- [Aim] Recast the entries below as a two-column CSV with the headers "entry" and "answer". Give one row per entry, with each field in quotes and line breaks replaced by spaces, and leave out the pictures.

# START OF Material shown

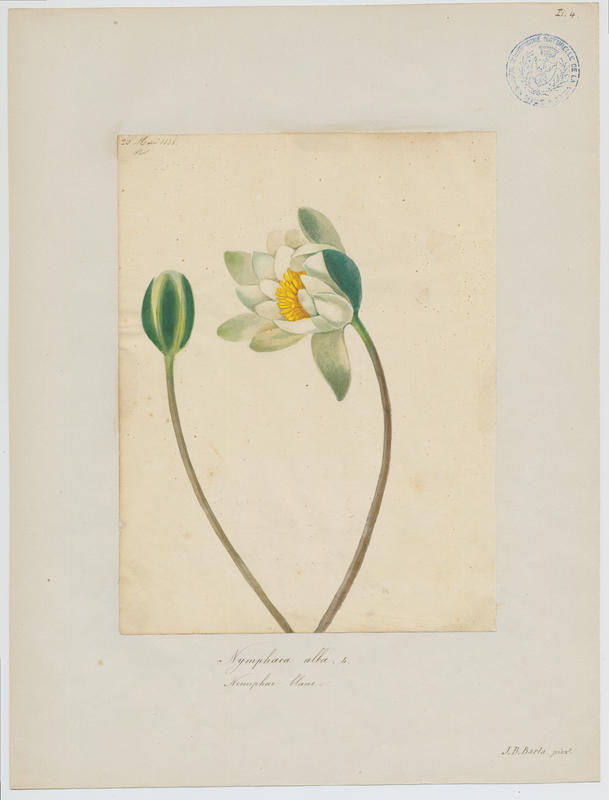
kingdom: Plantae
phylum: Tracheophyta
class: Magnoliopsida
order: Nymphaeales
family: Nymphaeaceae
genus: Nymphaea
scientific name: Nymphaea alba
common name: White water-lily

# END OF Material shown

- [Answer to this problem]
entry,answer
"kingdom:","Plantae"
"phylum:","Tracheophyta"
"class:","Magnoliopsida"
"order:","Nymphaeales"
"family:","Nymphaeaceae"
"genus:","Nymphaea"
"scientific name:","Nymphaea alba"
"common name:","White water-lily"